▶ What you should do
Gather every line in the records that contains the string "Organização", matching case exactly.

Saved entries:
^^^^^^^^

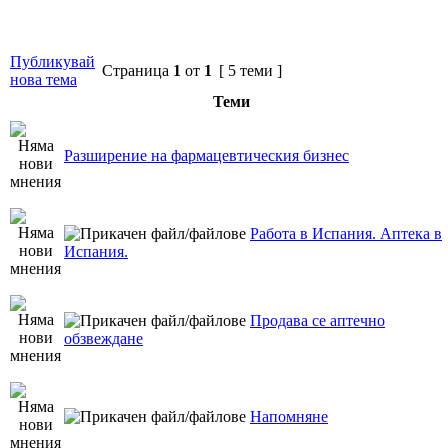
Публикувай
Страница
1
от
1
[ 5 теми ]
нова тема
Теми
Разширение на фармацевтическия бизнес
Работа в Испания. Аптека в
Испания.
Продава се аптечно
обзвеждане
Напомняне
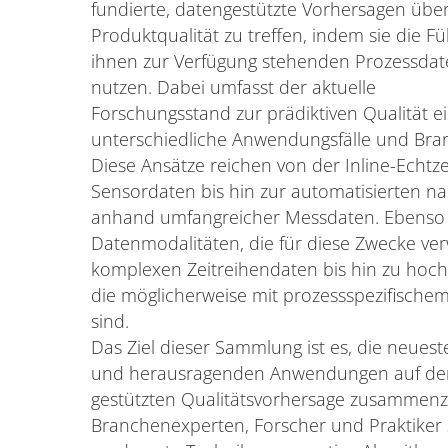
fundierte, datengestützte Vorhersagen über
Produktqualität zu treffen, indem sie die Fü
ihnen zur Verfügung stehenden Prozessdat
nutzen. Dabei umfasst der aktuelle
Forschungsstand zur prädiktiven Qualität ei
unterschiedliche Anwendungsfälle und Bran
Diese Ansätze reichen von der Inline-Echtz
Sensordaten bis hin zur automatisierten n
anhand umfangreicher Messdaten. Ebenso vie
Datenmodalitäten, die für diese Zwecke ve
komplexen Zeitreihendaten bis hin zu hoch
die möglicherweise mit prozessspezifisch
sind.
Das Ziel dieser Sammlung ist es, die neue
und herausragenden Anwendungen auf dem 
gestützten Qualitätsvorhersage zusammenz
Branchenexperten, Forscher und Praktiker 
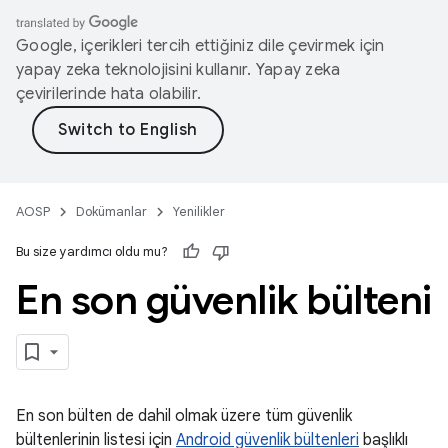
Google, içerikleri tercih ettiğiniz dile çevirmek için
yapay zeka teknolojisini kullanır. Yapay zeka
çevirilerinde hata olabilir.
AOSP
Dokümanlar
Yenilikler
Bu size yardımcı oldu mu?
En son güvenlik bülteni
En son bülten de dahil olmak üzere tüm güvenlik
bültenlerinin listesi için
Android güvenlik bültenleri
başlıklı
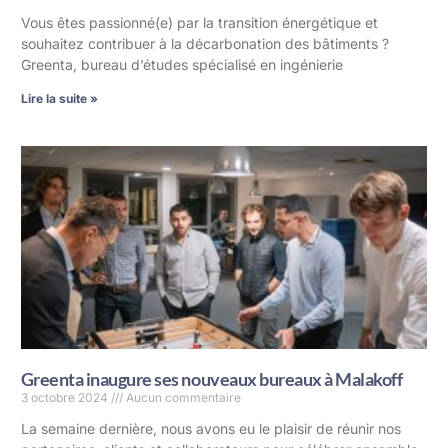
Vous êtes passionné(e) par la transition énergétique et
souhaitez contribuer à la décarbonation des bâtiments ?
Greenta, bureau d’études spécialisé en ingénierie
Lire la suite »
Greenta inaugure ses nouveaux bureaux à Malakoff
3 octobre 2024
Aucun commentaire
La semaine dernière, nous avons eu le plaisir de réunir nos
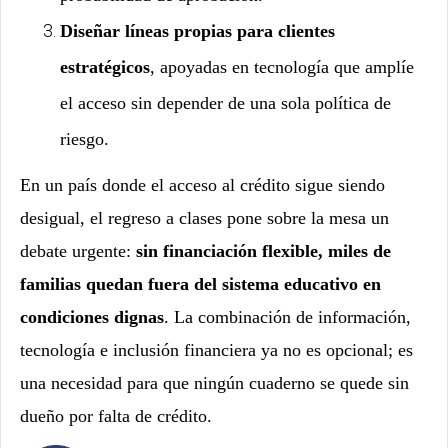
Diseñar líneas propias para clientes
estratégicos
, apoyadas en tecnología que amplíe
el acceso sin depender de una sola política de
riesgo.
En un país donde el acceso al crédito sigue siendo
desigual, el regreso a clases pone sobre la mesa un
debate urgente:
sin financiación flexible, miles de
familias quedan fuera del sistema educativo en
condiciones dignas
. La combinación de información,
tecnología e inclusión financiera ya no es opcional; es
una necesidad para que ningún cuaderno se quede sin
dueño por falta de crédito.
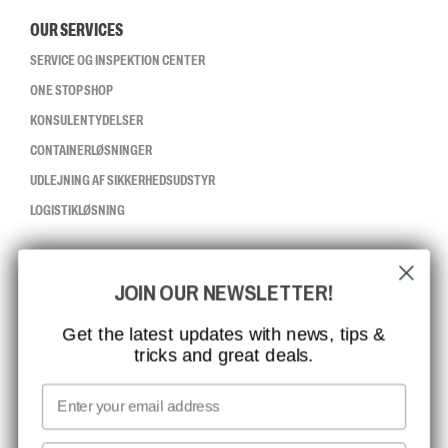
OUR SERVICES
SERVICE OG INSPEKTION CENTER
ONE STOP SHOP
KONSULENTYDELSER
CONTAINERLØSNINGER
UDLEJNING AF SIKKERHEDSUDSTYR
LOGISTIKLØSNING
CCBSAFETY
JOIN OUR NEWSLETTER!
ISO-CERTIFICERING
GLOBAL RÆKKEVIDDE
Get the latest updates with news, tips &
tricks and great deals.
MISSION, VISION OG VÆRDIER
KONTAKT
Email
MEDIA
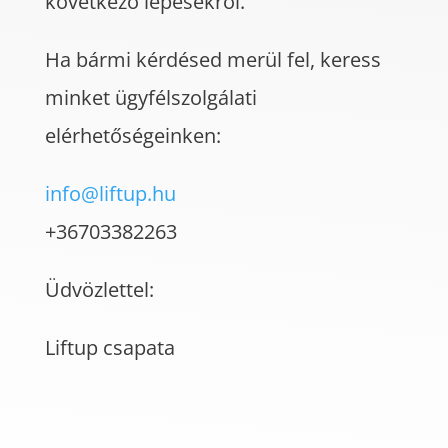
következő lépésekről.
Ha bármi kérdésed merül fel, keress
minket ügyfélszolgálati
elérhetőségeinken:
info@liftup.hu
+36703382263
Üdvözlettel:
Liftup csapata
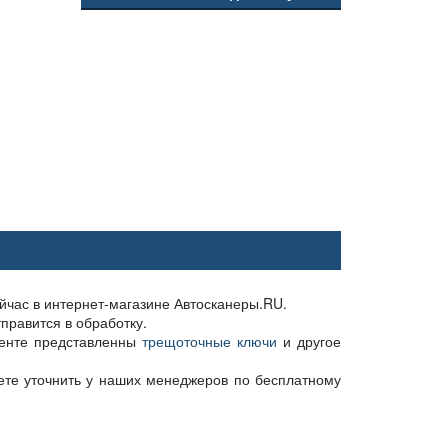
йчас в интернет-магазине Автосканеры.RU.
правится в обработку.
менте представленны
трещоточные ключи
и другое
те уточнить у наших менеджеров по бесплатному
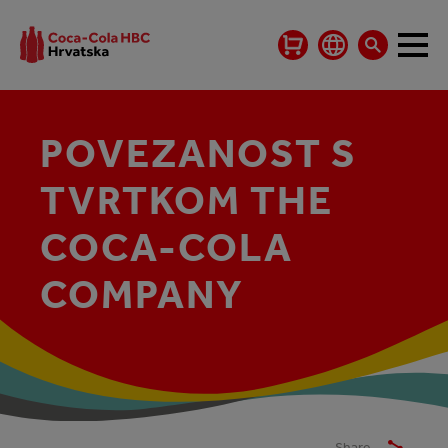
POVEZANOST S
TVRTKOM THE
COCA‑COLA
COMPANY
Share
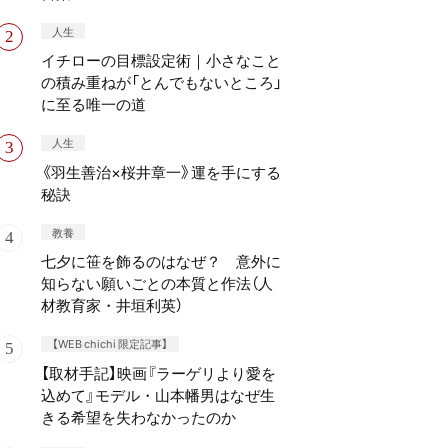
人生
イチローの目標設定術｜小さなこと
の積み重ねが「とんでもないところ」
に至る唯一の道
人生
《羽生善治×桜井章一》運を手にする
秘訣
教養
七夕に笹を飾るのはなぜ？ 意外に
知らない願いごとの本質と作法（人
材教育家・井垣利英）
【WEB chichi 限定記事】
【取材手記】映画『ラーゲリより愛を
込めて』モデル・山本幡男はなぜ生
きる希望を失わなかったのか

^^^^^^^^

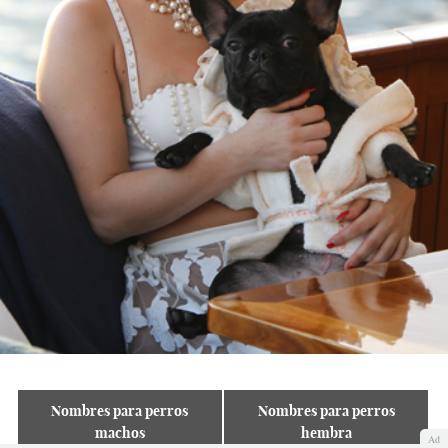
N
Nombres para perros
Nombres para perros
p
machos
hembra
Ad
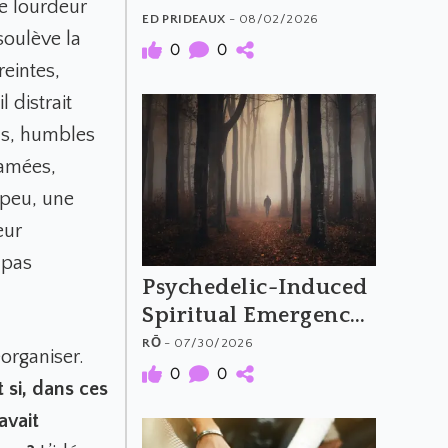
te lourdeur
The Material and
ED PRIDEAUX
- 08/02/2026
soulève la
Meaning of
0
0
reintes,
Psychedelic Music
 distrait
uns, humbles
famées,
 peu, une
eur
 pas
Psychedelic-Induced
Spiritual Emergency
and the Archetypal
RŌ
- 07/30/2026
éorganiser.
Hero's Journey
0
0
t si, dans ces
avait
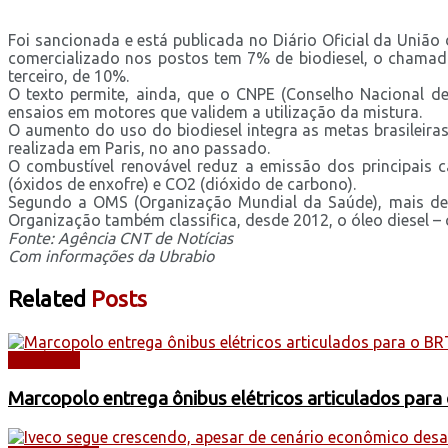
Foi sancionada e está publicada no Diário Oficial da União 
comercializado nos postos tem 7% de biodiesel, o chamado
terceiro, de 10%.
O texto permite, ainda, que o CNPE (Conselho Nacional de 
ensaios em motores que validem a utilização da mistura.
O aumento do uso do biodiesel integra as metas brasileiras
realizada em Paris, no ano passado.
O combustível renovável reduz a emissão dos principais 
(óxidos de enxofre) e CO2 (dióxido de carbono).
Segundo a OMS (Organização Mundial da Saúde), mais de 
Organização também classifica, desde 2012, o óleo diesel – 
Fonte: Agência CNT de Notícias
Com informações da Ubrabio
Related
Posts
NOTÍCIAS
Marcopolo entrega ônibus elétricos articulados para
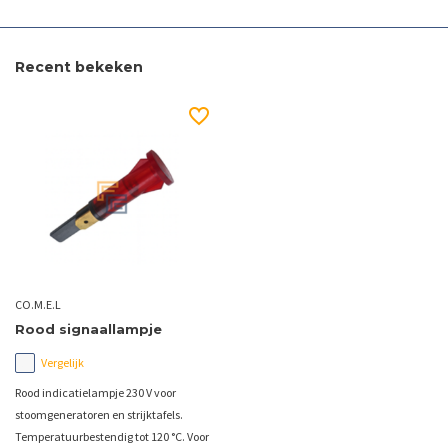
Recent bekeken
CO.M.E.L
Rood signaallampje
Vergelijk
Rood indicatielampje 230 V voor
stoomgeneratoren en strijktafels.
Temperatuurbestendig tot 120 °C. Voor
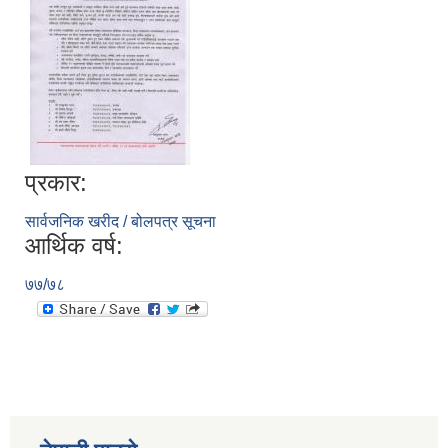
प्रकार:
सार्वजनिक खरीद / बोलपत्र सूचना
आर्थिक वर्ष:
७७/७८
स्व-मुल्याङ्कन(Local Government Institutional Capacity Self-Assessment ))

^^^^^^^^

▶ Answer for the task
Segundo a OMS (Organização Mundial da Saúde), mais de 
Organização também classifica, desde 2012, o óleo diesel – 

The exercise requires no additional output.